Bellagio Hotel, Courtesy Flickr Creative Commons user Gregory Moine

Amid the other bad news, it’s good to read a report that claims “it is tough not to be optimistic regarding the future of U.S. hotels.” PKF Hospitality Research has just released its most recent analysis of the hospitality industry, and while level don’t quite reach those of the pre-recession era, the firm has increased its RevPAR estimates to a 7.2 percent rise, beating the 6.9 percent it published in June.

“After a thorough analysis of the latest lodging performance and economic data, it is tough not to be optimistic regarding the future of U.S. hotels,” R. Mark Woodworth, president of PKF, said. “Our investigation of the relationships between economic factors and lodging fundamentals reveals some deep high correlations that bode well for future lodging demand and pricing.”

Since June’s numbers were published, numerous factors have influenced the economy, many of them for the worse. There was the Standard & Poor’s downgrade of U.S. debt which, while affecting the country’s rating “only to a small degree,” according to the agency, was a symbolic nod to Congressional infighting. There was the consistent drop in employment numbers, which has created additional uncertainty in the market as to how standard indicators will react to future concerns. And, of course, there’s the rising concern about European debt, which is causing even economists to wonder how we’re going to weather the storm.

So why is the outlook on hotels suddenly positive?

“Our reading of the economic tea leaves is that 91 percent of the people in the labor force have jobs, the unemployment rate among educated workers who make up a large share of the traveling public is less than five percent, and employed workers are receiving real wage increases,” John Corgel, senior advisor to PKF, said. “Moreover, corporate profits keep soaring to new highs which add layers of confidence for spending on business travel.”

And the numbers bear that prediction out.

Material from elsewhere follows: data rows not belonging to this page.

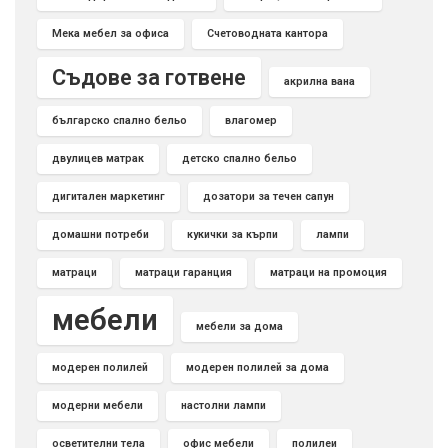
Мека мебел за офиса
Счетоводната кантора
Съдове за готвене
акрилна вана
българско спално бельо
влагомер
двулицев матрак
детско спално бельо
дигитален маркетинг
дозатори за течен сапун
домашни потреби
кукички за кърпи
лампи
матраци
матраци гаранция
матраци на промоция
мебели
мебели за дома
модерен полилей
модерен полилей за дома
модерни мебели
настолни лампи
осветителни тела
офис мебели
полилеи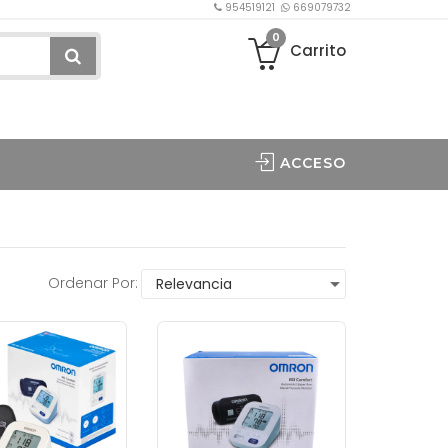
954519121
669079732
0
Carrito
ACCESO
Ordenar Por: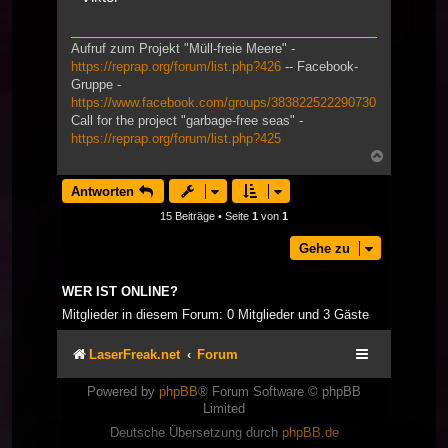
Aufruf zum Projekt "Müll-freie Meere" -
https://reprap.org/forum/list.php?426
-- Facebook-
Gruppe -
https://www.facebook.com/groups/383822522290730
Call for the project "garbage-free seas" -
https://reprap.org/forum/list.php?425
Nach
oben
Antworten
15 Beiträge • Seite
1
von
1
Gehe zu
WER IST ONLINE?
Mitglieder in diesem Forum: 0 Mitglieder und 3 Gäste
LaserFreak.net
Forum
Powered by
phpBB
® Forum Software © phpBB
Limited
Deutsche Übersetzung durch
phpBB.de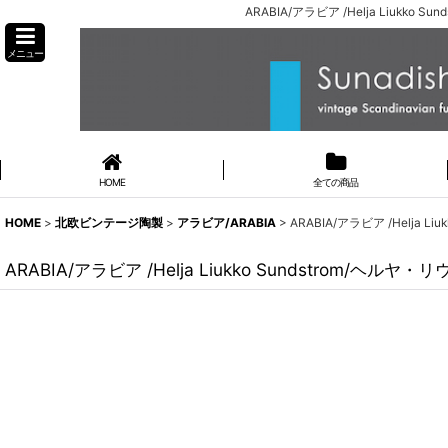
ARABIA/アラビア /Helja Liuk
メニュー
HOME
全ての商品
HOME
>
北欧ビンテージ陶製
>
アラビア/ARABIA
>
ARABIA/アラビア /Helja
ARABIA/アラビア /Helja Liukko Sundstrom/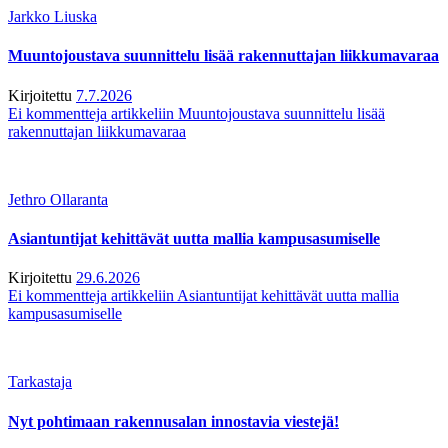
Jarkko Liuska
Muuntojoustava suunnittelu lisää rakennuttajan liikkumavaraa
Kirjoitettu
7.7.2026
Ei kommentteja
artikkeliin Muuntojoustava suunnittelu lisää
rakennuttajan liikkumavaraa
Jethro Ollaranta
Asiantuntijat kehittävät uutta mallia kampusasumiselle
Kirjoitettu
29.6.2026
Ei kommentteja
artikkeliin Asiantuntijat kehittävät uutta mallia
kampusasumiselle
Tarkastaja
Nyt pohtimaan rakennusalan innostavia viestejä!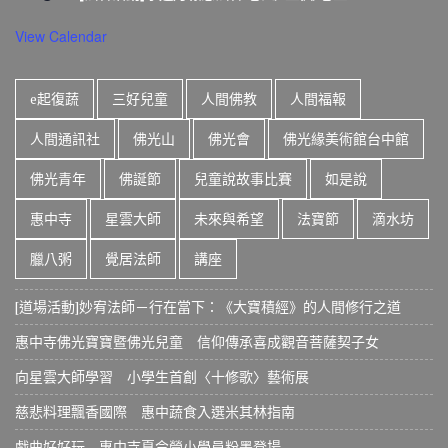
View Calendar
e起復蔬
三好兒童
人間佛教
人間福報
人間通訊社
佛光山
佛光會
佛光緣美術館台中館
佛光青年
佛誕節
兒童說故事比賽
如是說
惠中寺
星雲大師
未來與希望
法寶節
滴水坊
臘八粥
覺居法師
講座
[道場活動]妙宥法師－行在當下：《大寶積經》的人間修行之道
惠中寺佛光寶寶暨佛光兒童 信仰傳承喜成觀音菩薩契子女
向星雲大師學習 小學生首創〈十修歌〉藝術展
慈悲料理飄香國際 惠中蔬食入選米其林指南
戲曲好好玩 惠中寺夏令營小學員粉墨登場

From the first quarter of 2010 through the second quarter of 2011, lodging demands in the country have averaged year-over-year gains of 6.9 percent, far surpassing the long-run average of 1.8 percent. Compounding the increased demand will be a slowdown in construction. Due to the weak economy, new hotel starts have stalled and PKF is expecting only a 0.7 percent rise in the number of available rooms.

With demand expected to outpace supply, occupancy for U.S. hotels is expected to increase from 57.6 percent in 2010 to 59.8 percent in 2011, eventually reaching a level of 61.2 percent in 2012. The research firm’s forecasts for growth “in unit-level hotel profits are even more bullish,” with expectations that net operating income will increase by more than 15 percent in 2011 and 2012.

“The overall health of the economy certainly presents challenges for U.S. hotel owners and operators,” Woodworth said. “But if you isolate those factors that have, and will have, the greatest impact on the lodging industry, the outlook is relatively optimistic. In fact, given the forecast increases in revenues and profits, one can make the case that we are entering one of the most promising periods of performance in U.S. lodging history.”